Ce trio d'acteurs embrasse pleinement l'absurdité du milieu qu'il croque, et le charme opère assez vite. Abraham Wapler compose un romantique un peu gauche, Raïka Hazanavicius s'amuse à dénoncer le népotisme du cinéma, ironie savoureuse pour une fille d'artiste reconnue, et Félix Lefebvre enfile costumes clinquants et bijoux dorés en fils à papa parfaitement bling-bling. L'ensemble dégage une fantaisie réjouissante. Pour un premier film, Léopold Kraus insuffle une vraie fraîcheur à cette comédie sur une génération biberonnée aux réseaux et à l'angoisse du monde.
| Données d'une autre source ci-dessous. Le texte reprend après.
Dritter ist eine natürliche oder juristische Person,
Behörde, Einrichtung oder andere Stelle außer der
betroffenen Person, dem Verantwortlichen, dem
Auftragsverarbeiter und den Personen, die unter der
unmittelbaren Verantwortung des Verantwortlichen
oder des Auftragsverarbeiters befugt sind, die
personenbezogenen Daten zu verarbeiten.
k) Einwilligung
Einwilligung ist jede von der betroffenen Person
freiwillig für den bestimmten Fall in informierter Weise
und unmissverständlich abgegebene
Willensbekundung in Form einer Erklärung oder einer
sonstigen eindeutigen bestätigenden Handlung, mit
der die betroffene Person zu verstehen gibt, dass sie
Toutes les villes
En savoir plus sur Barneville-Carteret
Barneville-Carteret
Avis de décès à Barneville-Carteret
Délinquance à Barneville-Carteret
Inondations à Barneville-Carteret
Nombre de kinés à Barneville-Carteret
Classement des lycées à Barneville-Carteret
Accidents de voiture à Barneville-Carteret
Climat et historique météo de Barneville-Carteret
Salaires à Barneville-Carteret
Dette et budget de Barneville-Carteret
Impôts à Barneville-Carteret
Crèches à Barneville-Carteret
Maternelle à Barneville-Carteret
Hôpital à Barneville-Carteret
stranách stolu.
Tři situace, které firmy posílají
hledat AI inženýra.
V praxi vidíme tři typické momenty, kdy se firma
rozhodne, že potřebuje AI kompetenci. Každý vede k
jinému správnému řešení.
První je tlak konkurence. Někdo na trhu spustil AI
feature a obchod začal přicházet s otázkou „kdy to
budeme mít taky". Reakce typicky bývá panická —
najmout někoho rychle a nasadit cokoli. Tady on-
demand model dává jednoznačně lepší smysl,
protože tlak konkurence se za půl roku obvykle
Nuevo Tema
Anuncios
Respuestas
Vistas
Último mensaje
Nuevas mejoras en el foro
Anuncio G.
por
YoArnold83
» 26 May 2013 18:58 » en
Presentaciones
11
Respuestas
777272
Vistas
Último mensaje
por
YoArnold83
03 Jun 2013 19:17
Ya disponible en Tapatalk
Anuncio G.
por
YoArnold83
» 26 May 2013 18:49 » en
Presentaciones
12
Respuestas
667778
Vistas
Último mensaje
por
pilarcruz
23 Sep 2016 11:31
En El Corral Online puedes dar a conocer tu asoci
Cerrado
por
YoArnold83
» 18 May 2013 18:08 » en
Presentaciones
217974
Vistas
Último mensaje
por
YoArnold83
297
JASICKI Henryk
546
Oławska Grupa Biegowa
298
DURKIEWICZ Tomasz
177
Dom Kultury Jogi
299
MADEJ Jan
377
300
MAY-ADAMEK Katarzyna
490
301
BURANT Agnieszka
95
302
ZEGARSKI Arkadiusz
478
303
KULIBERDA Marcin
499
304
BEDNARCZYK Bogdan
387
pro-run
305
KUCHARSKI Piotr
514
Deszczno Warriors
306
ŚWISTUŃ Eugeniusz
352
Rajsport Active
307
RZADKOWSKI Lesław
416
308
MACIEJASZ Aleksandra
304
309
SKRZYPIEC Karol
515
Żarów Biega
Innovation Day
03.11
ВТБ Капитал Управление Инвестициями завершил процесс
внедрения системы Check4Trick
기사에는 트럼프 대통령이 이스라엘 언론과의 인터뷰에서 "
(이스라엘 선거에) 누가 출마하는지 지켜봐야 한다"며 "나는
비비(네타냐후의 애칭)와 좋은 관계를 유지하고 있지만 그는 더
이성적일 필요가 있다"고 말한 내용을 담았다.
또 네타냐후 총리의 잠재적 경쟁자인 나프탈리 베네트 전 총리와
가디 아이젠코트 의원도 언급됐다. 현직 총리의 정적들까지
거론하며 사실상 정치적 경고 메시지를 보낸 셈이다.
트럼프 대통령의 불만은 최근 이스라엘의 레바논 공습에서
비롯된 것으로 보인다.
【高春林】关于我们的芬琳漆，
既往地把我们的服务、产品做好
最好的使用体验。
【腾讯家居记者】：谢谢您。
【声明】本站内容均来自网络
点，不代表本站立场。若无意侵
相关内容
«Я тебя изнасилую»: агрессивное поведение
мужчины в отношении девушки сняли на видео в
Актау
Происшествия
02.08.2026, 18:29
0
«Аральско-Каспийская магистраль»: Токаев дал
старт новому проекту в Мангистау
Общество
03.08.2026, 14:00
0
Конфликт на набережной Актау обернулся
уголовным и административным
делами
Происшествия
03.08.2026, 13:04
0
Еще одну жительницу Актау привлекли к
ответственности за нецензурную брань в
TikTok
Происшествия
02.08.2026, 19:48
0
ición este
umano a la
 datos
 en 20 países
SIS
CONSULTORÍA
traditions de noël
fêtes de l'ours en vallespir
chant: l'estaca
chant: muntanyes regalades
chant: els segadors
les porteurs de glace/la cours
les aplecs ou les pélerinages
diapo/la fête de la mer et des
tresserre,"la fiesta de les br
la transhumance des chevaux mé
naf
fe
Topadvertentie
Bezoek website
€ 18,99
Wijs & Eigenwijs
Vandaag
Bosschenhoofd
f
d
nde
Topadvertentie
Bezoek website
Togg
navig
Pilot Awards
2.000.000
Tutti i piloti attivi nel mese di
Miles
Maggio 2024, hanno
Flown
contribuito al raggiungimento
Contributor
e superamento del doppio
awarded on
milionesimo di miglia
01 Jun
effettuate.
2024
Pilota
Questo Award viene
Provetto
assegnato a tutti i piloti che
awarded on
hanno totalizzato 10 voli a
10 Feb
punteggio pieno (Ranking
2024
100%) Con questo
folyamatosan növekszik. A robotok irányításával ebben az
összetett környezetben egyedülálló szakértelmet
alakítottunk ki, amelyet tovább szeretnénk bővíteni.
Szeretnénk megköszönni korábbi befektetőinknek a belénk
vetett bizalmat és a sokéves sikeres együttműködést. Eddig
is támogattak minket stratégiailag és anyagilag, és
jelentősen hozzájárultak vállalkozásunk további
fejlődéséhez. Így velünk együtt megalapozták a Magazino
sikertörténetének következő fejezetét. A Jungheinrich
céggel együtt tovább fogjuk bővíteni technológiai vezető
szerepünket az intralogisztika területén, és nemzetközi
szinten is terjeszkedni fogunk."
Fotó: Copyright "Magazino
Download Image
Le récit reste plus touchant que franchement drôle, la mise en scène peine parfois à trouver son tempo, mais l'énergie communicative du casting suffit à emporter l'ensemble.
Un film qui ne révolutionnera pas le genre mais montre la superficialité des vingtenaires à la conquête des réseaux sociaux. De bonnes interprétations et un bon rythme qui permettent de ne pas s'ennuyer. Un bon moment
Film assez personnel sur un jeune homme de 24 ans qui galère dans la vie. Il veut être acteur mais rate ses castings, il veut séduire mais, en cumulant les conquêtes, il les perd toutes. De belles scènes filmées à Paris, à vélo ou dans les appartements parisiens. Coup de coeur pour Rakia Hazanavicius. Fin du film touchante.